In der digitalen Hochschule sollen Studierende und Lehrende keine Zeit vergeuden

Die überschätzte Digitalisierung

Universitäre Lehre findet derzeit fast ausschließlich online statt, auch Verwaltungsabläufe wurden digitalisiert. Die Neuerungen der ver­gangenen Monate sollen einen auf Effizienz getrimmten Universitäts­betrieb am Laufen halten.

Bekanntlich sind in Hörsälen die Plätze am Rand besonders beliebt. Dafür mag es viele Gründe geben. Einer ist sicherlich, dass man dort der Langeweile ­einer Vorlesung ohne großes Aufsehen entfliehen kann. Wer in der Mitte sitzt, muss dagegen viele Leute hochscheuchen, um sich aus dem Staub machen zu können. Anders ist das im Digitalbetrieb. Es war wohl nie einfacher als im dunklen Off der Videokonferenzen, die in vielen Fällen eher Audiokonferenzen heißen müssten, abwesend anwesend oder anwesend abwesend zu sein – was auf das Gleiche hinausläuft und nichts mit Dialektik zu tun hat. Plötzlich sitzen alle am Rand.

Einträge des Datensatzes:
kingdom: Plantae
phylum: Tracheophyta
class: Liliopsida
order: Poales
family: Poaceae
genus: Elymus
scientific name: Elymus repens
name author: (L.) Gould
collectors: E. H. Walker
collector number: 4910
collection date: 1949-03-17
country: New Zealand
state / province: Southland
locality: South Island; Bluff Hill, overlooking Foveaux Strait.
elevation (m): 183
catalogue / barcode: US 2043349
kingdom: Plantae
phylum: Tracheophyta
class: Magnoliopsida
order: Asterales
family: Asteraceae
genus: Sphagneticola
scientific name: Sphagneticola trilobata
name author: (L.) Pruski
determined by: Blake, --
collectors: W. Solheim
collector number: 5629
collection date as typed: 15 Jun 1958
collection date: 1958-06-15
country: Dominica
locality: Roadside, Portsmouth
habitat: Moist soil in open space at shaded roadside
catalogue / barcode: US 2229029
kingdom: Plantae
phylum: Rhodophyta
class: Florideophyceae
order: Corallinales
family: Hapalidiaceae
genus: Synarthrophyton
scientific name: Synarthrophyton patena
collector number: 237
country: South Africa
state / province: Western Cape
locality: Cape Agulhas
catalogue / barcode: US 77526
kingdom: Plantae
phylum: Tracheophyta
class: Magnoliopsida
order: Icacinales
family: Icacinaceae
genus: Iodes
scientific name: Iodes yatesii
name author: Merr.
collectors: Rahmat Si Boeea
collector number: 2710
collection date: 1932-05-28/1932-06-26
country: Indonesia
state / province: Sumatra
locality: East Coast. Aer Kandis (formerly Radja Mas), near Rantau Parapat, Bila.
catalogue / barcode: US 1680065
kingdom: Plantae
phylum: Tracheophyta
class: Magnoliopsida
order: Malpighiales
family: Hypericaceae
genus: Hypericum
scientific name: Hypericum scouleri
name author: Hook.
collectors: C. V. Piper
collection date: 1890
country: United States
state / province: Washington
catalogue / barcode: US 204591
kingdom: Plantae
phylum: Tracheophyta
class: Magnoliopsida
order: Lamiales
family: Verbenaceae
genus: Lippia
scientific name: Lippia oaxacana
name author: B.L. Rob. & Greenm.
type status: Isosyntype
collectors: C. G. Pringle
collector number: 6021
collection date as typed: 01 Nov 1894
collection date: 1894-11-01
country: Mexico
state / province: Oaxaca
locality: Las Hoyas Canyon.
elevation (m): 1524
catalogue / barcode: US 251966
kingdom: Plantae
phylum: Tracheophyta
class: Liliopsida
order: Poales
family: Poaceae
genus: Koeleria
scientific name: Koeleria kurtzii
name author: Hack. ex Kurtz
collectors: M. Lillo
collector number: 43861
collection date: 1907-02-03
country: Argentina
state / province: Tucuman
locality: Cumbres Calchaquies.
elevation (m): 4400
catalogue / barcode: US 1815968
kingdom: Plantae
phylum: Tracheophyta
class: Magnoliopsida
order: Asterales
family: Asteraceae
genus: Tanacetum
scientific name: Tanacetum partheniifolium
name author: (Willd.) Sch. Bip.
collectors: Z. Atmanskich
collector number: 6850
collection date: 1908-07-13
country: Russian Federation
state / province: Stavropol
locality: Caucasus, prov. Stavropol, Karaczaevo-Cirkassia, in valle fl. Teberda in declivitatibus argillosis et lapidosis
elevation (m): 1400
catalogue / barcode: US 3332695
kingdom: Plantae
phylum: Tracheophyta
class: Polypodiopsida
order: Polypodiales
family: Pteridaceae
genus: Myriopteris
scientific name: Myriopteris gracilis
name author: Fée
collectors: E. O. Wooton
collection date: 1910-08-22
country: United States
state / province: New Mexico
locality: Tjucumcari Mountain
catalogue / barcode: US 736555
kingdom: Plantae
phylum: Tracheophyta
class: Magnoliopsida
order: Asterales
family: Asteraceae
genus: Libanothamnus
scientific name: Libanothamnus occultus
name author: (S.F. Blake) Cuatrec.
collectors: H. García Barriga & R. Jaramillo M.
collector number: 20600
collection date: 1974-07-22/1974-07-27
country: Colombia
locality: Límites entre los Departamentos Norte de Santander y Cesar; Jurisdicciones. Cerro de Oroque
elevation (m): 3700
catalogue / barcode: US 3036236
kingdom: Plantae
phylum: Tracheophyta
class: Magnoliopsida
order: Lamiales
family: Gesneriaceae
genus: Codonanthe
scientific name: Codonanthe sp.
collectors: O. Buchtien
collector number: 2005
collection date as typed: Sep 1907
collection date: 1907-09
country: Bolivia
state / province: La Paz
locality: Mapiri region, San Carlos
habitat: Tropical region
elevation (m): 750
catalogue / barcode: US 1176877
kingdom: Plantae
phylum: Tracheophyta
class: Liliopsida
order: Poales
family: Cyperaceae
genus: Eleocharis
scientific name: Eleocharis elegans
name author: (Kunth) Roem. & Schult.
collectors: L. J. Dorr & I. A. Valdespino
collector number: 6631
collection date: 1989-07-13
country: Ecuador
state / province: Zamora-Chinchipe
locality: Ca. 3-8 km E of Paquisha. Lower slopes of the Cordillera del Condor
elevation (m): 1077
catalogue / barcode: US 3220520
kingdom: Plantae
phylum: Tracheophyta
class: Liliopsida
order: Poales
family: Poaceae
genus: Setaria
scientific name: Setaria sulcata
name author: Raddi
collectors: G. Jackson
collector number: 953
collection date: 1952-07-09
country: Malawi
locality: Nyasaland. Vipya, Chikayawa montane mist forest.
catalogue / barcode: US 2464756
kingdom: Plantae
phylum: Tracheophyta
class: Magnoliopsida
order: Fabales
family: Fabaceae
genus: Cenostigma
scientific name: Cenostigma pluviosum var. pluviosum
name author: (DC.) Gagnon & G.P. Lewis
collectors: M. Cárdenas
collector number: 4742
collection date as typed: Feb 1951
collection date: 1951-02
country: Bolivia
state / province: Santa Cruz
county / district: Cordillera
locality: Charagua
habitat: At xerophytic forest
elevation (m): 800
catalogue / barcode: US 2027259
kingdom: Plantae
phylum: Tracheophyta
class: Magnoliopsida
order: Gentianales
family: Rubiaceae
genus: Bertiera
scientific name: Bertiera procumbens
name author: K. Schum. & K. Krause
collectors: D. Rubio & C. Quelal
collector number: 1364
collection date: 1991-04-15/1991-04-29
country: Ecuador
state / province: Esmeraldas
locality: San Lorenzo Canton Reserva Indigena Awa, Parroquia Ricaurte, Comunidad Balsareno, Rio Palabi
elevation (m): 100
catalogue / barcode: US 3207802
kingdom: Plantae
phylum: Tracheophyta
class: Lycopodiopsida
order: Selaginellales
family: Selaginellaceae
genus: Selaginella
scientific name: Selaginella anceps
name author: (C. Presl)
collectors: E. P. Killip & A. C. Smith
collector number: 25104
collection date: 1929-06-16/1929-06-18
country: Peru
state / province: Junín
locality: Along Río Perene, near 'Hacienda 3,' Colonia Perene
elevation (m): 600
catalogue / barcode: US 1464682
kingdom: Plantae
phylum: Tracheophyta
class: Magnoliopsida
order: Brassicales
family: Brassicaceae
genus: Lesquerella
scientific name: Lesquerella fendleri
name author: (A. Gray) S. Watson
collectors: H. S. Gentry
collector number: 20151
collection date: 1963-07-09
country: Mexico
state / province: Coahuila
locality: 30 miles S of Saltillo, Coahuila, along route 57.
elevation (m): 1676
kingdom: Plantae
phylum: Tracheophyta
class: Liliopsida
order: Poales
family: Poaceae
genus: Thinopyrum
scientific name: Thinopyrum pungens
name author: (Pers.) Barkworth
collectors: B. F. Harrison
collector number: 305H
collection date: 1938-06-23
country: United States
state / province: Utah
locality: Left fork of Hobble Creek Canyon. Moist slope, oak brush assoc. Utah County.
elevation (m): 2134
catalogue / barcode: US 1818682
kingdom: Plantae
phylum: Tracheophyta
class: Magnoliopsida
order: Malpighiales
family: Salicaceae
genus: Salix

### AUFGABENLISTE
[A] Drucke aus dem Text über die digitale Hochschule alles ab, was von „Universitäre Lehre findet“ bis hinab zu „alle am Rand.“ reicht.
[B] Was sagt der Text über die digitale Hochschule zu diesen Punkten?
(i) Was wurde außer der Lehre ebenfalls digitalisiert?
(ii) Welche Plätze sind in Hörsälen besonders beliebt?
(iii) Wie müssten viele Videokonferenzen eher heißen?
[C] Führe den Text über die digitale Hochschule dort fort, wo er aufhört.
Die Liste steht für sich und gehört nicht zum Text über die digitale Hochschule.

### ANTWORTEN IN REIHENFOLGE
[A]
Universitäre Lehre findet derzeit fast ausschließlich online statt, auch Verwaltungsabläufe wurden digitalisiert. Die Neuerungen der ver­gangenen Monate sollen einen auf Effizienz getrimmten Universitäts­betrieb am Laufen halten.

Bekanntlich sind in Hörsälen die Plätze am Rand besonders beliebt. Dafür mag es viele Gründe geben. Einer ist sicherlich, dass man dort der Langeweile ­einer Vorlesung ohne großes Aufsehen entfliehen kann. Wer in der Mitte sitzt, muss dagegen viele Leute hochscheuchen, um sich aus dem Staub machen zu können. Anders ist das im Digitalbetrieb. Es war wohl nie einfacher als im dunklen Off der Videokonferenzen, die in vielen Fällen eher Audiokonferenzen heißen müssten, abwesend anwesend oder anwesend abwesend zu sein – was auf das Gleiche hinausläuft und nichts mit Dialektik zu tun hat. Plötzlich sitzen alle am Rand.

[B]
(i) Verwaltungsabläufe
(ii) die Plätze am Rand
(iii) Audiokonferenzen

[C]
Doch auch für manche Lehrkräfte sind digitale Vorlesungen und Seminare von Vorteil. Weil der eine oder die andere, oft vermutlich ältere Jahrgänge, weniger mit Technik anfangen will oder kann, mutiert das Seminar bisweilen zur Hausaufgabenschleuder. Selbststudium und dazu passende Textproduktion oder Aufgaben anderer Art sind gängig. Sie machen es Studierenden unmöglich, wie sonst üblich passiv im Seminar die anderen reden zu lassen. In der Online-Vorlesung lässt sich Anwesenheit leicht simulieren, aber die möglicherweise gewonnene Zeit ist schnell wieder verloren, wenn plötzlich dokumentierte Beschäftigung mit den Themen verlangt wird.

So vielfältig der Universitätsbetrieb vor der Covid-19-Pandemie war, so schwer ist es einzuschätzen, wie die Digitalisierung der Lehre das Studium verändert hat. Das hängt unter anderem von den Eigenheiten der verschiedenen Fächer sowie von unterschiedlichen Begriffen des Lehrens und Lernens ab. Von Institut zu Institut und auch von Universität zu Universität unterscheiden sich die Praktiken des Lehrens stark. Multiple choice lässt sich recht simpel durch den Äther jagen, die kritische Seminardiskussion kaum.